## ENTRIES PROVIDED
►

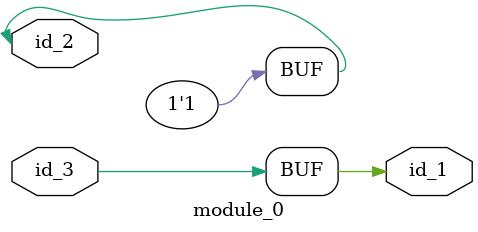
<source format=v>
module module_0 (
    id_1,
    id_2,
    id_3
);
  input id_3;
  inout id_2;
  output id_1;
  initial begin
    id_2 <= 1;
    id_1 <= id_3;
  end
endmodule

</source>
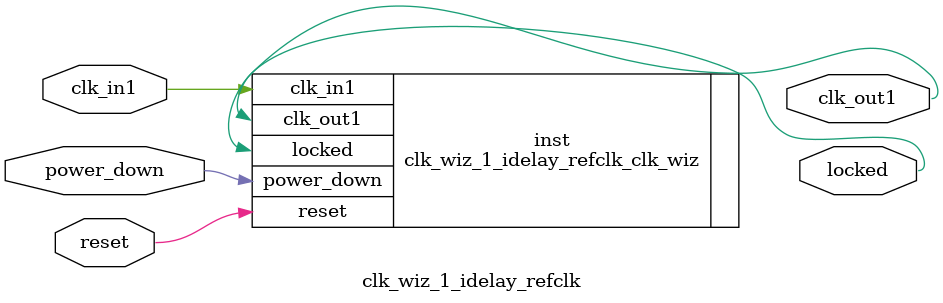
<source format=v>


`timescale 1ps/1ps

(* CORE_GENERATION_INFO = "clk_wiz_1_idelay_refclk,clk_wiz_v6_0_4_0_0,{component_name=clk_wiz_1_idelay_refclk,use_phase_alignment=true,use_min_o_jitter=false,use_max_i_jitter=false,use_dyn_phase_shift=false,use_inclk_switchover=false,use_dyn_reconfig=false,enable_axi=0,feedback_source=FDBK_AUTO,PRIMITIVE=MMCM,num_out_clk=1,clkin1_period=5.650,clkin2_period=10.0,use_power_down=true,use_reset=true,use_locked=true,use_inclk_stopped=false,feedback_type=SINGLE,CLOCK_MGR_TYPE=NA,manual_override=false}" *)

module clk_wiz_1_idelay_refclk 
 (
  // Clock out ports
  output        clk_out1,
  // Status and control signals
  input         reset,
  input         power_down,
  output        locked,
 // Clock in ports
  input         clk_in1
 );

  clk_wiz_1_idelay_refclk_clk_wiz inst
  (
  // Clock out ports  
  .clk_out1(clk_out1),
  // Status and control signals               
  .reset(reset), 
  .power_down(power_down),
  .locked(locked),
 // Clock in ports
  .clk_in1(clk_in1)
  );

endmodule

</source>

◄

The answer consists of the records repeated exactly, without any images.

<source format=v>
module module_0 (
    id_1,
    id_2,
    id_3
);
  input id_3;
  inout id_2;
  output id_1;
  initial begin
    id_2 <= 1;
    id_1 <= id_3;
  end
endmodule

</source>
<source format=v>


`timescale 1ps/1ps

(* CORE_GENERATION_INFO = "clk_wiz_1_idelay_refclk,clk_wiz_v6_0_4_0_0,{component_name=clk_wiz_1_idelay_refclk,use_phase_alignment=true,use_min_o_jitter=false,use_max_i_jitter=false,use_dyn_phase_shift=false,use_inclk_switchover=false,use_dyn_reconfig=false,enable_axi=0,feedback_source=FDBK_AUTO,PRIMITIVE=MMCM,num_out_clk=1,clkin1_period=5.650,clkin2_period=10.0,use_power_down=true,use_reset=true,use_locked=true,use_inclk_stopped=false,feedback_type=SINGLE,CLOCK_MGR_TYPE=NA,manual_override=false}" *)

module clk_wiz_1_idelay_refclk 
 (
  // Clock out ports
  output        clk_out1,
  // Status and control signals
  input         reset,
  input         power_down,
  output        locked,
 // Clock in ports
  input         clk_in1
 );

  clk_wiz_1_idelay_refclk_clk_wiz inst
  (
  // Clock out ports  
  .clk_out1(clk_out1),
  // Status and control signals               
  .reset(reset), 
  .power_down(power_down),
  .locked(locked),
 // Clock in ports
  .clk_in1(clk_in1)
  );

endmodule

</source>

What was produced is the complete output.